Thursday, July 21, 2011

Is this thing on?

>tap tap<

Hello?

Anybody there?

Wednesday, July 20, 2011

A notebook

There is an apartment building in the old part of the city; decades of grime and car exhaust have darkened the beige walls and its windows are frosted with dust and filth. One side - the side open to the parking lot - is covered with overlapping layers of graffiti tags.

On the ninth floor of the building, on the northeast corner, one apartment looks out over the street with a view of the Asian market, the fire station, the defunct video shop with its doors sealed shut by rock show posters. The windows of the corner room are cleaner than all the others, inside and out. The room itself sees frequent use, although it is almost bare: one battered couch, a small end table that supports a dingy lamp, and a desk and chair that sits in the middle of the room with another lamp placed in the back center of the desktop. The desk is an old metal affair, recovered from a postal office that was being shut down. On either side of the knee space are two large and one small drawers; a wide, flat drawer above the knee space.

In the center drawer there is a notebook. It is a handmade notebook, the paper made by a man who sells his product at craft fairs; the binding is made by a friend of the papermaker. It is soft brown leather, thick and warped. The spine is held together by thick leather lacing and the notebook is held shut by another piece of lacing wrapped around a bronze button that bears a decorative image of a bear.

The first seven pages of the notebook are filled with writing of no consequence: a failed attempt at keeping a journal by the notebook's first owner. It is the writing on the fiftieth page of the notebook - exactly halfway through the book's hundred pages - that people will commit murder to see. It is the information on that page that will change the direction of history.

Tuesday, July 19, 2011

New topic: An object

This object is critical to your story; the success or failure of your tale depends on your reader seeing it clearly in his or her mind's eye. Make them see it.

Saturday, July 16, 2011

A place

Geneva of 1877

Geneva was a truly international city. Quite possibly the only city in the world that could make such a claim. Heads of state and industry called this city home and the arts and sciences thrive. Geneva was indeed a melting pot of the best, and consequently, the worst Victorian man had to offer in terms of hopes, dreams and ambitions. Theologies from theosophy to kabbalah were debated openly while some, darker and older are the stuff of whispers in secret halls and hidden temples. The origins of man were hotly debated in cafes by anthropologists while men of wealth and science design, and make designs upon, his future. Or lack thereof.

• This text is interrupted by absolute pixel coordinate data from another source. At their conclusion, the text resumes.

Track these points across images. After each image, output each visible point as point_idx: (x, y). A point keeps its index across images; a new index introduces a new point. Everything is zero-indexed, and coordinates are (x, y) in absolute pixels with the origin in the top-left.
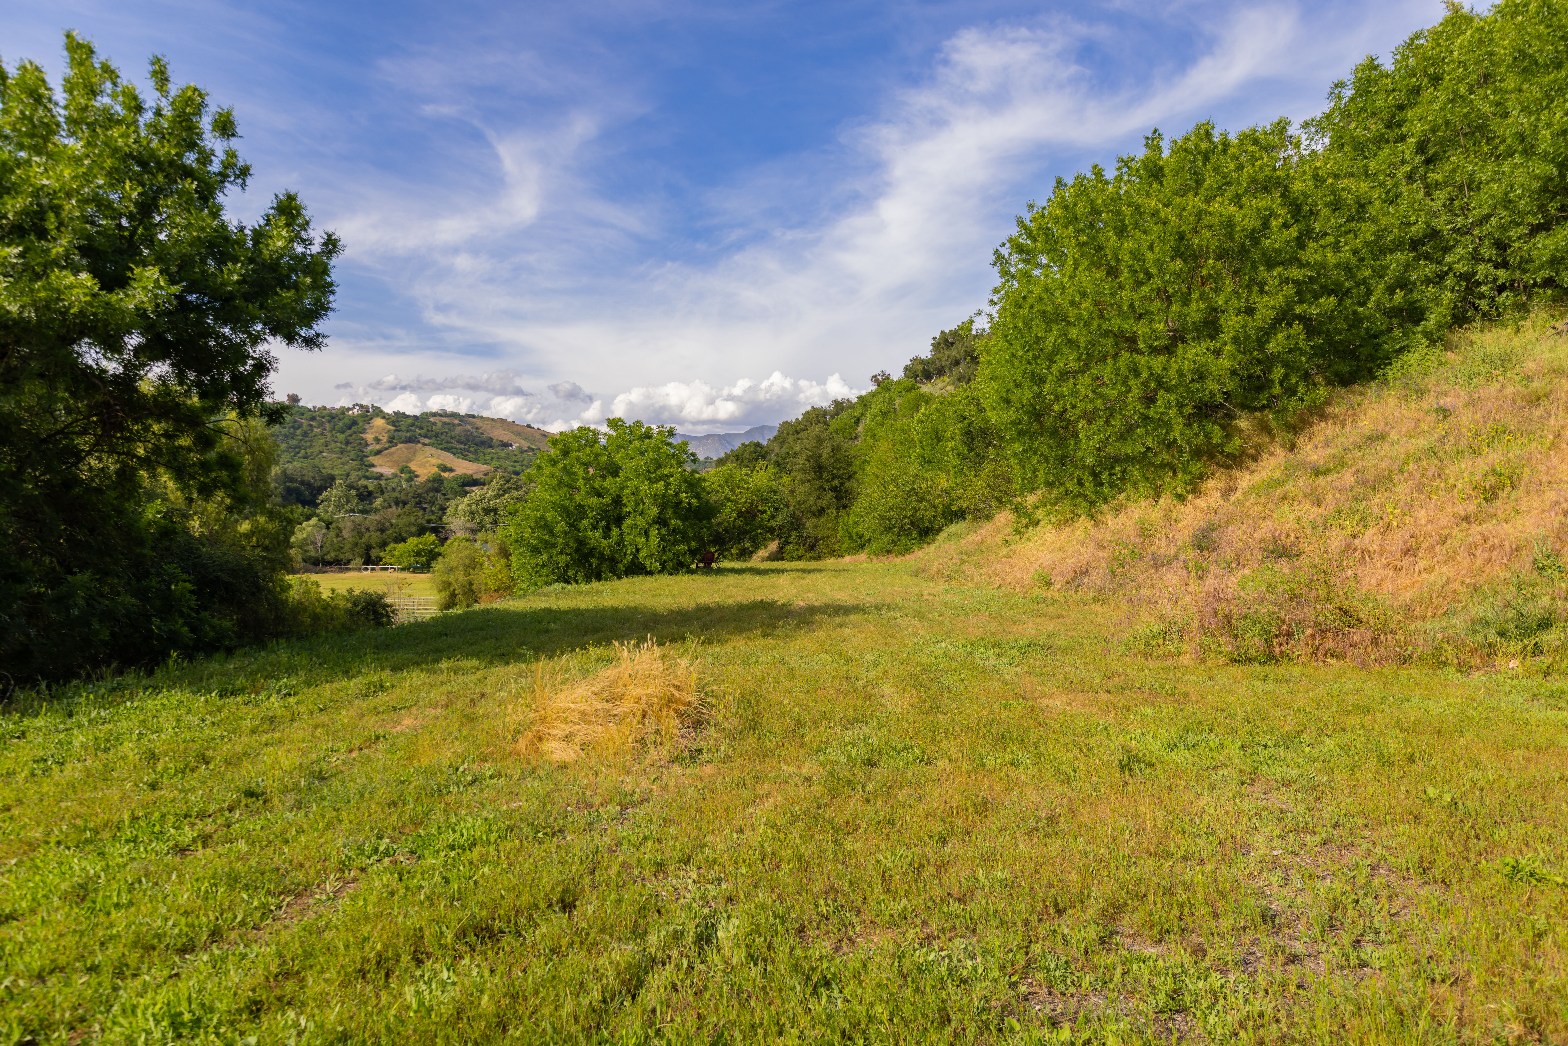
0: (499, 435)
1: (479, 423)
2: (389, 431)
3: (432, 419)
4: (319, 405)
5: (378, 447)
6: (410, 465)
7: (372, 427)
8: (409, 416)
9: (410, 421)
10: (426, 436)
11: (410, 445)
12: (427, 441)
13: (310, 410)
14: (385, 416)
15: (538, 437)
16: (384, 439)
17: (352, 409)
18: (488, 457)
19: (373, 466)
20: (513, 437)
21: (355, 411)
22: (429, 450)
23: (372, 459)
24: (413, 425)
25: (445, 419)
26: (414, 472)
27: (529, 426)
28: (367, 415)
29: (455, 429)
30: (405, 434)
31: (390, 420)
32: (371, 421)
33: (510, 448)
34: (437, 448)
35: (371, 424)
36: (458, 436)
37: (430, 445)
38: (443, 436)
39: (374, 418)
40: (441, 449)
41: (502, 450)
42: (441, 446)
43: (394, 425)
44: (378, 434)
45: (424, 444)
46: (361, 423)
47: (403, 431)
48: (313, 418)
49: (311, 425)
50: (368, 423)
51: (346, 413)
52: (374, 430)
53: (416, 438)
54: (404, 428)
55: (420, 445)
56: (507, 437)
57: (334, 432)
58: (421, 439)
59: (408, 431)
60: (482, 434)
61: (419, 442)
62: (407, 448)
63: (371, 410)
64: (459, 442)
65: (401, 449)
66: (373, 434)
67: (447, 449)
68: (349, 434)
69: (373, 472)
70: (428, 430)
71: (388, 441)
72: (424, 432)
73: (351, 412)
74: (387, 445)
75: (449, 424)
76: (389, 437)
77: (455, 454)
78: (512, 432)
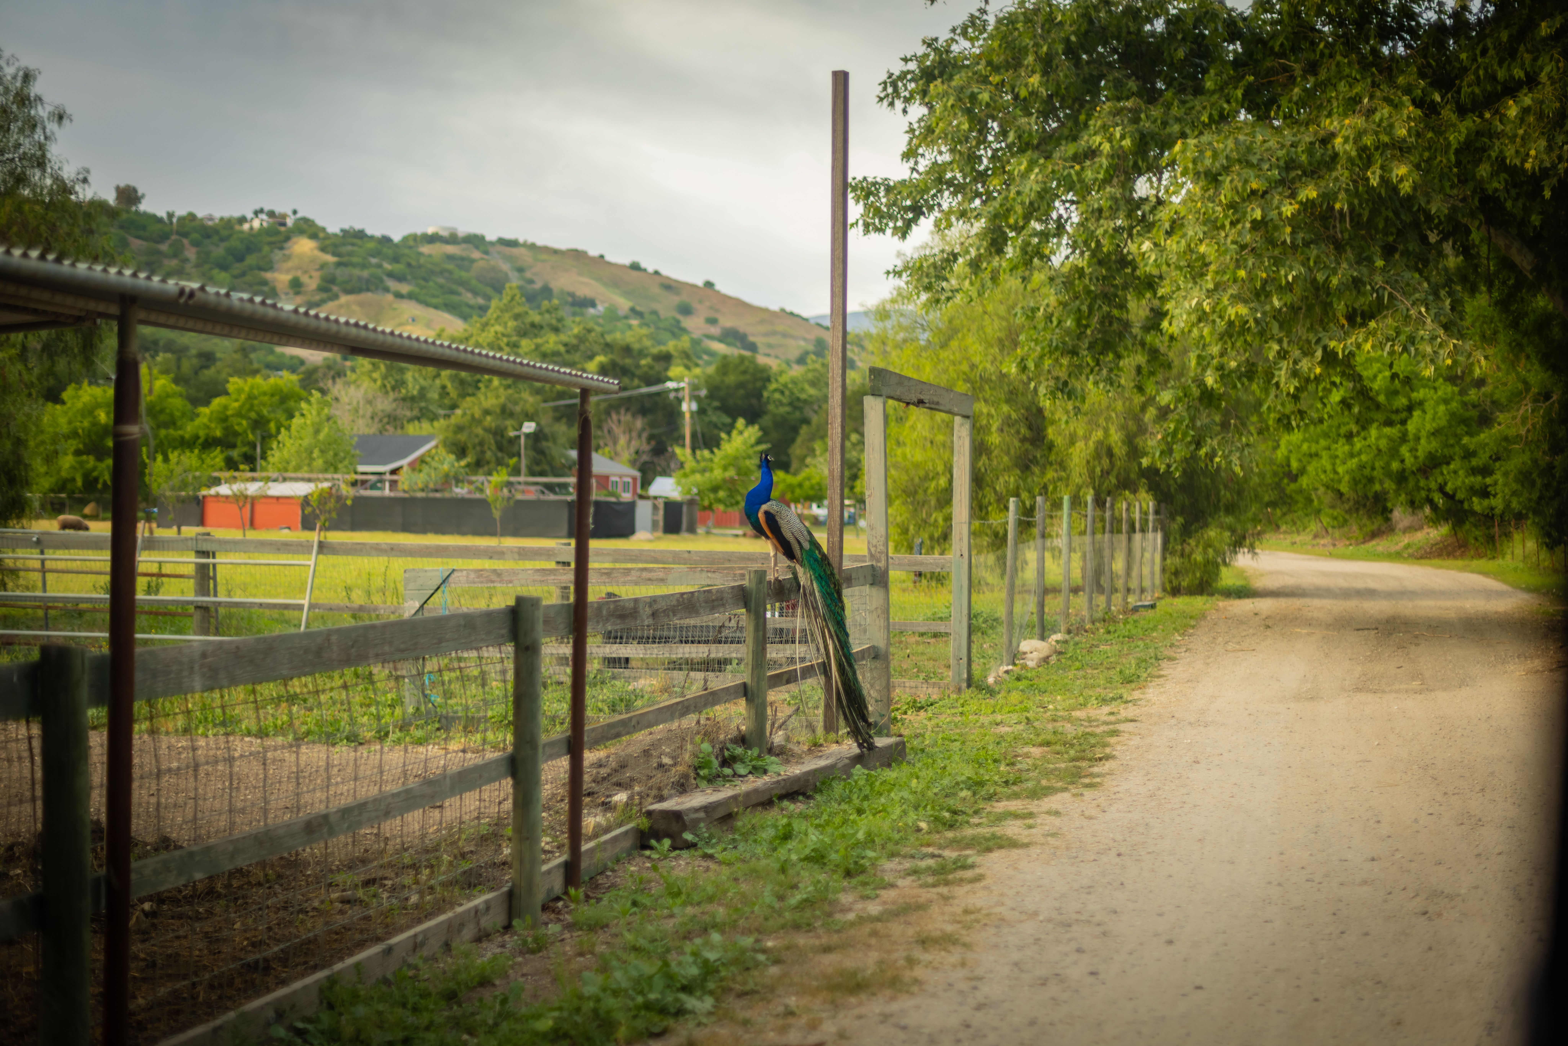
0: (565, 280)
2: (323, 266)
3: (422, 248)
4: (180, 212)
7: (288, 258)
8: (372, 238)
9: (371, 245)
10: (400, 278)
11: (369, 296)
12: (405, 288)
13: (160, 220)
14: (315, 233)
16: (312, 283)
17: (251, 220)
20: (599, 288)
21: (257, 224)
22: (410, 309)
24: (376, 253)
25: (451, 249)
27: (635, 267)
28: (278, 233)
29: (468, 270)
30: (356, 272)
31: (328, 242)
32: (286, 245)
33: (591, 311)
34: (427, 304)
35: (286, 252)
36: (474, 282)
37: (410, 296)
38: (441, 280)
39: (294, 239)
40: (436, 307)
41: (574, 314)
42: (434, 301)
43: (334, 254)
44: (299, 273)
45: (399, 296)
46: (266, 249)
47: (354, 265)
48: (163, 237)
49: (159, 253)
50: (282, 248)
51: (237, 227)
52: (290, 264)
53: (382, 281)
54: (355, 260)
55: (390, 297)
56: (585, 287)
57: (207, 267)
58: (392, 284)
59: (364, 266)
60: (531, 282)
61: (387, 290)
62: (361, 304)
63: (290, 222)
64: (475, 293)
65: (348, 305)
66: (288, 271)
67: (450, 308)
68: (236, 272)
69: (283, 355)
70: (409, 265)
71: (322, 289)
72: (398, 267)
73: (246, 226)
74: (318, 298)
75: (459, 258)
76: (324, 279)
77: (465, 318)
78: (596, 279)
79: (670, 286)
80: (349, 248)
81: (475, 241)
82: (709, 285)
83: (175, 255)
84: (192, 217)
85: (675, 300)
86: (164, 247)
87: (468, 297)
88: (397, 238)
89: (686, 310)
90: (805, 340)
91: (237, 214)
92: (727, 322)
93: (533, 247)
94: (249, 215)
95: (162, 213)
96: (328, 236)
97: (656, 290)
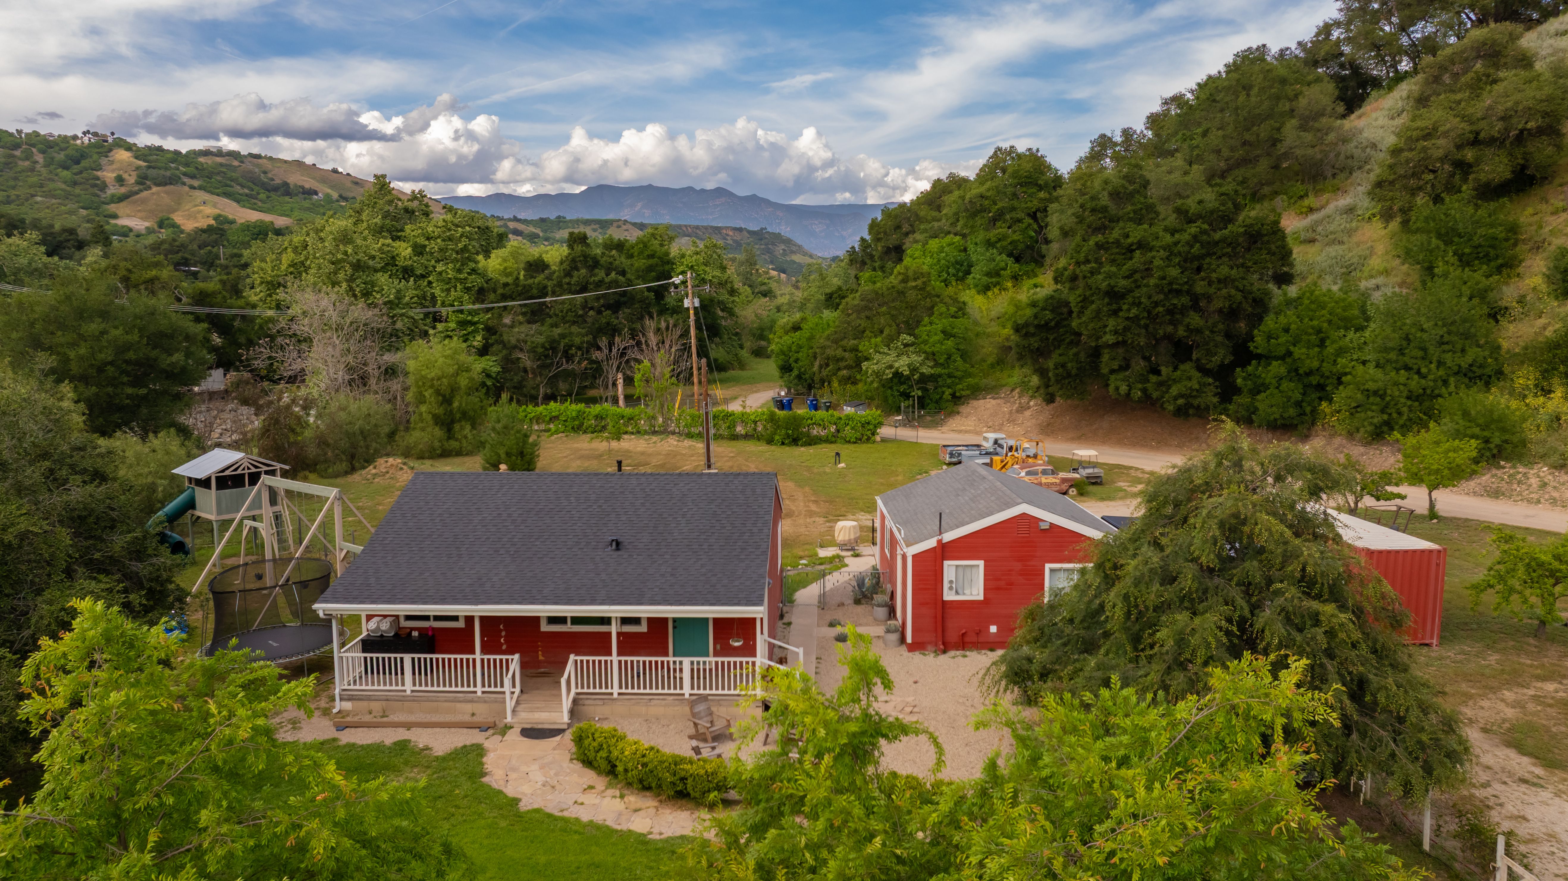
0: (295, 179)
1: (268, 165)
2: (138, 168)
3: (202, 159)
4: (27, 131)
5: (123, 190)
6: (173, 216)
7: (112, 163)
8: (168, 151)
9: (169, 156)
10: (193, 177)
11: (172, 188)
12: (196, 183)
13: (11, 135)
14: (129, 147)
16: (131, 179)
17: (81, 138)
18: (287, 207)
19: (115, 216)
20: (317, 183)
21: (86, 140)
22: (201, 195)
23: (112, 208)
24: (175, 161)
25: (219, 160)
26: (178, 227)
27: (335, 171)
28: (103, 146)
29: (234, 172)
30: (162, 172)
31: (139, 153)
32: (110, 154)
33: (315, 197)
34: (212, 193)
35: (110, 159)
36: (241, 180)
37: (200, 188)
38: (219, 178)
39: (114, 151)
40: (218, 195)
41: (305, 199)
42: (217, 191)
43: (145, 161)
44: (121, 172)
45: (192, 187)
46: (95, 156)
47: (159, 168)
48: (16, 146)
49: (14, 156)
50: (106, 156)
51: (72, 142)
52: (114, 166)
53: (180, 178)
54: (159, 165)
55: (186, 188)
56: (309, 183)
57: (52, 167)
58: (186, 180)
59: (166, 169)
60: (273, 180)
61: (184, 184)
62: (166, 193)
63: (110, 140)
64: (243, 186)
65: (158, 193)
66: (113, 171)
67: (227, 195)
68: (75, 171)
69: (116, 225)
70: (197, 168)
71: (138, 183)
72: (191, 170)
73: (79, 142)
74: (137, 188)
75: (227, 165)
76: (139, 176)
77: (238, 202)
78: (314, 178)
79: (357, 183)
80: (154, 157)
81: (234, 155)
83: (27, 159)
84: (36, 134)
86: (18, 153)
87: (238, 188)
88: (184, 151)
91: (70, 134)
94: (80, 135)
95: (12, 130)
96: (139, 149)
97: (349, 185)
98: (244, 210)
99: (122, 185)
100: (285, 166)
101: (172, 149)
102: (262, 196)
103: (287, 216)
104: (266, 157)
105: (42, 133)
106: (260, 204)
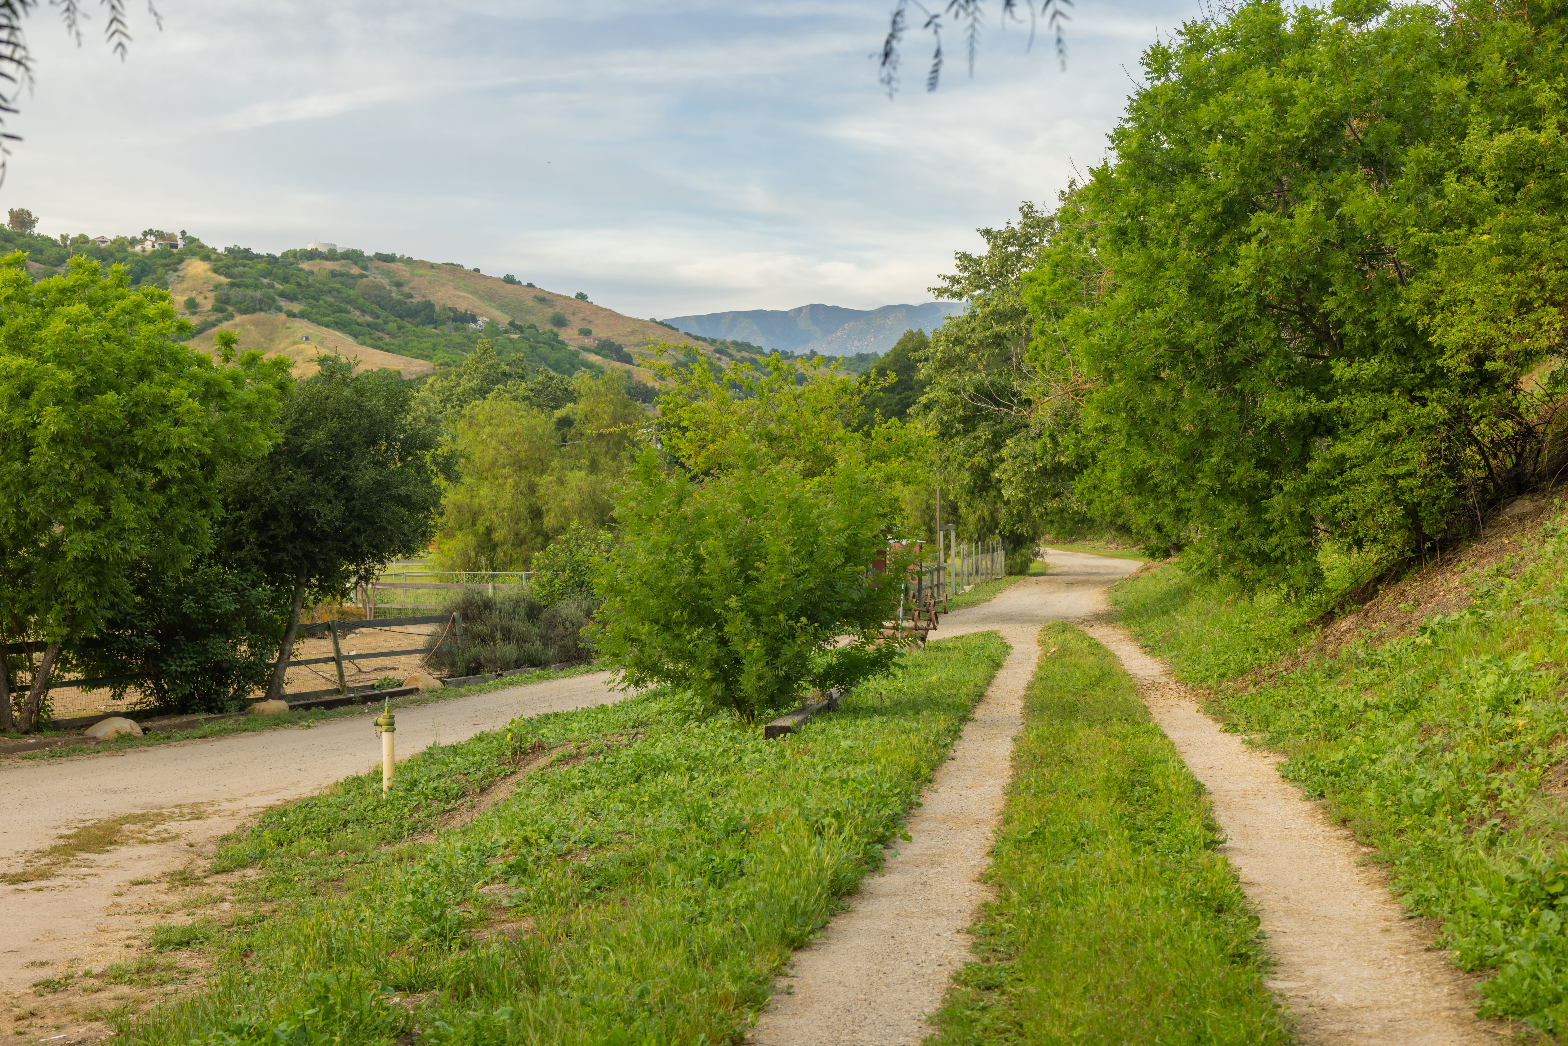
0: (444, 296)
1: (405, 272)
2: (217, 287)
3: (305, 266)
4: (73, 234)
5: (195, 321)
7: (182, 279)
8: (258, 256)
9: (262, 266)
10: (292, 298)
11: (262, 315)
12: (296, 308)
13: (54, 243)
14: (207, 255)
15: (530, 303)
16: (207, 303)
17: (142, 242)
18: (427, 344)
20: (478, 302)
21: (148, 245)
22: (303, 327)
24: (267, 274)
25: (330, 265)
27: (510, 279)
28: (171, 255)
29: (352, 288)
30: (250, 292)
31: (220, 264)
32: (180, 267)
33: (473, 325)
34: (319, 323)
35: (181, 274)
36: (361, 299)
37: (302, 315)
38: (330, 299)
39: (187, 261)
40: (327, 326)
41: (456, 329)
42: (326, 319)
43: (227, 276)
44: (194, 294)
45: (291, 315)
46: (160, 271)
47: (247, 287)
50: (176, 270)
51: (130, 249)
52: (185, 285)
53: (274, 301)
54: (247, 281)
55: (283, 316)
56: (464, 302)
58: (283, 303)
59: (256, 287)
60: (410, 296)
61: (279, 309)
62: (256, 324)
63: (180, 243)
64: (363, 311)
65: (243, 324)
66: (183, 292)
67: (340, 325)
70: (299, 284)
71: (216, 309)
72: (288, 287)
73: (138, 248)
74: (213, 318)
75: (342, 275)
76: (218, 300)
77: (356, 336)
78: (475, 293)
79: (543, 299)
80: (241, 269)
81: (354, 256)
82: (581, 297)
84: (84, 238)
85: (550, 312)
87: (356, 315)
88: (278, 254)
89: (560, 322)
90: (675, 349)
91: (126, 236)
92: (601, 333)
93: (409, 261)
94: (139, 237)
95: (56, 236)
96: (219, 258)
98: (364, 348)
99: (194, 313)
100: (431, 272)
101: (263, 252)
102: (392, 326)
103: (427, 357)
104: (402, 260)
105: (91, 237)
106: (387, 339)
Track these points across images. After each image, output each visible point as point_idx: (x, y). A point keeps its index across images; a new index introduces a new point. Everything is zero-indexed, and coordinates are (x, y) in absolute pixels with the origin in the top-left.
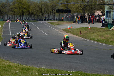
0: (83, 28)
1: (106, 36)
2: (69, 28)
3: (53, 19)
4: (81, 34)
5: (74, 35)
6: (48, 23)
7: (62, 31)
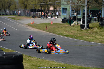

Overhead airships of all shapes and sizes ferried, mostly those of privilege or position about the city and points beyond. A labyrinthine cobweb of concrete and elevated roads connected all parts of the city allowing stunning views of the city lights from above. At street level the older cobblestone streets squeezed their way between the buildings and at times were hidden altogether where newer construction was built atop the old bones of the original Geneva. Deeper still in perpetual twilight the seedier parts of the city in effect formed another city still. One of gangs and crime but with rules of conduct of its own and not the place for the well healed.

Geneva of 1877 was a city teaming with hope and wonder lit by gaslight and electricity as well. Coaches rattled along past beautiful people on their way to opera houses and fine dining. Men of ill repute and questionable motives looked up as clockwork monorails passed overhead. Secret societies gathered behind benign-looking doors plotting and practicing ancient rituals. Heads of nations and captains of industry looked down on the city through leaded glass and decided the fate of millions. For better or worse, and most likely both, Geneva was the harbinger of the future.